Diseases more commonly associated with wealthy countries, such as cancer, heart disease, and diabetes, are on the rise in poor countries. A World Health Organization report states that 28 million of the 38 million deaths from non-communicable diseases (NCDs), as these types of illnesses are known, occurred in low- and middle-income countries in 2012.

It’s easy to see how this happens. An undernourished person eating cheap processed foods is more likely to develop diabetes. The lack of hospitals and clinics means someone’s hypertension could go undiagnosed for years. People with HIV are at much greater risk of developing Kaposi sarcoma because their weak immune systems are susceptible to infections that can cause cancer.

Identifying and treating NCDs requires a dedicated global effort. If nothing changes, it’s estimated that by 2025, NCDs will cost poor countries $7 trillion in lost earnings of people who suffer these diseases, keeping millions of people trapped in poverty.

PIH's Response

Partners In Health works to ensure that poor people living with NCDs receive health care. We help governments incorporate NCD programs into their public health systems.

Community health workers are at the forefront of our work. We train them to screen patients for NCDs and refer them to clinics for treatment. Because many NCDs are chronic, community health workers also make sure patients keep up with long-term treatment and stay healthy.

We have developed these programs across the globe, from rural villages in Lesotho to poor urban neighborhoods in Russia by combining screening and care for NCDs with our work in infectious diseases. A patient in Malawi receiving HIV treatment, for example, will also be checked for diseases such as diabetes or hypertension. Someone ill with tuberculosis in Russia might also be treated for malnutrition while getting daily medication and care.

Cancer plagues people in all the countries we work, but we provide the most extensive care in Rwanda and Haiti. We opened the Butaro Cancer Center of Excellence in 2012, where patients receive an array of services, including chemotherapy and surgery.

At University Hospital in Mirebalais, Haiti, we’re training a troop of doctors, nurses, and medical residents to tend to patients with cancer. They perform CT scans and take biopsies of tumorous tissue, which are sent to Boston for examination.

Many of our patients suffer from diabetes and hypertension in places where healthy food is limited or unavailable, such as the Navajo Nation and Chiapas, Mexico.
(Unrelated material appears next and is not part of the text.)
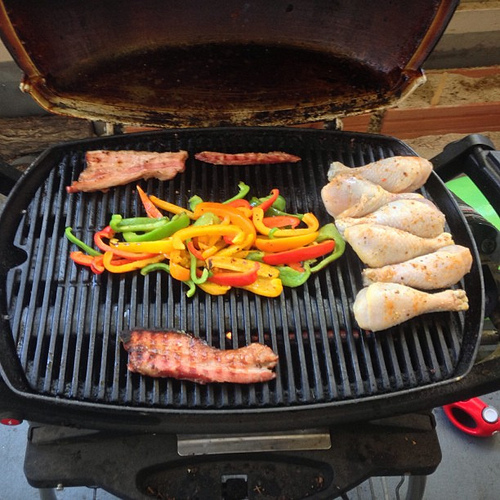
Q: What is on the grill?
A: Food.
Distant communities within these regions don’t have grocery stores that stock meat and other forms of protein or fresh fruits and vegetables. Our community health workers ensure people are connected to fresh food sources when possible.

As we begin our partnerships with the governments of Liberia and Sierra Leone, we are incorporating NCD programs into planning from the start. Our program to screen and treat Ebola survivors for long-term side effects, such as eye complications, is already off the ground.

Much of our NCD work involves research and advocacy. We document the lessons we learn in publications, such as The PIH Guide to Chronic Care Integration for Endemic Non-Communicable Diseases. Through these documents and other projects, such as NCD Synergies, a policy and advocacy organization, we reach beyond the 10 countries where we work, sharing knowledge with practitioners in poor communities around the world.